• [Task objective]:
Pictures aside, write out every record exactly as it appears.

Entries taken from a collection
+++++

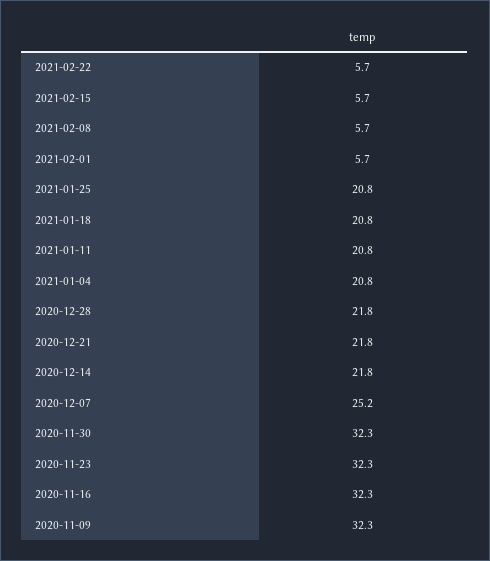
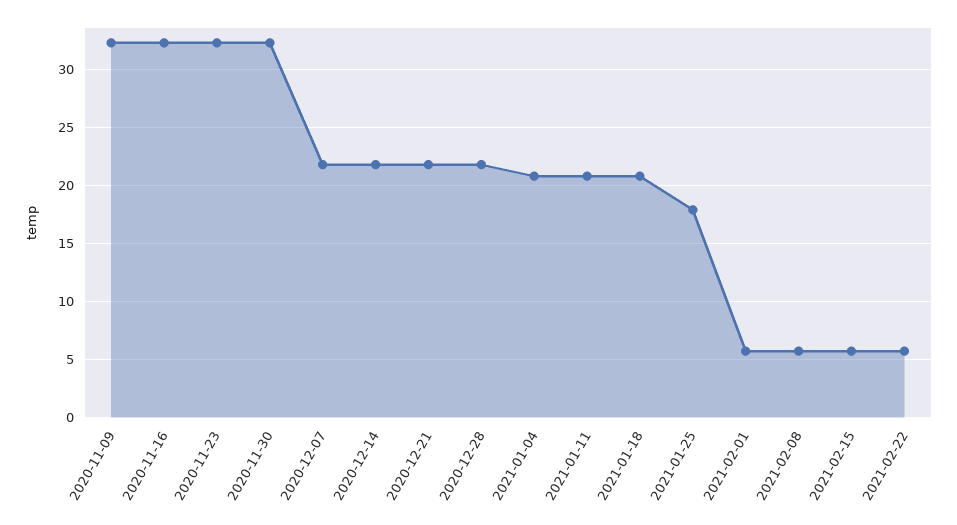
  {
    "2021-02-22": 5.7,
    "2021-02-15": 5.7,
    "2021-02-08": 5.7,
    "2021-02-01": 5.7,
-   "2021-01-25": 20.8,
+   "2021-01-25": 18,
    "2021-01-18": 20.8,
    "2021-01-11": 20.8,
    "2021-01-04": 20.8,
    "2020-12-28": 21.8,
    "2020-12-21": 21.8,
    "2020-12-14": 21.8,
-   "2020-12-07": 25.2,
+   "2020-12-07": 22,
    "2020-11-30": 32.3,
    "2020-11-23": 32.3,
    "2020-11-16": 32.3,
    "2020-11-09": 32.3
  }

+++++

• [Task result]:
  {
    "2021-02-22": 5.7,
    "2021-02-15": 5.7,
    "2021-02-08": 5.7,
    "2021-02-01": 5.7,
-   "2021-01-25": 20.8,
+   "2021-01-25": 18,
    "2021-01-18": 20.8,
    "2021-01-11": 20.8,
    "2021-01-04": 20.8,
    "2020-12-28": 21.8,
    "2020-12-21": 21.8,
    "2020-12-14": 21.8,
-   "2020-12-07": 25.2,
+   "2020-12-07": 22,
    "2020-11-30": 32.3,
    "2020-11-23": 32.3,
    "2020-11-16": 32.3,
    "2020-11-09": 32.3
  }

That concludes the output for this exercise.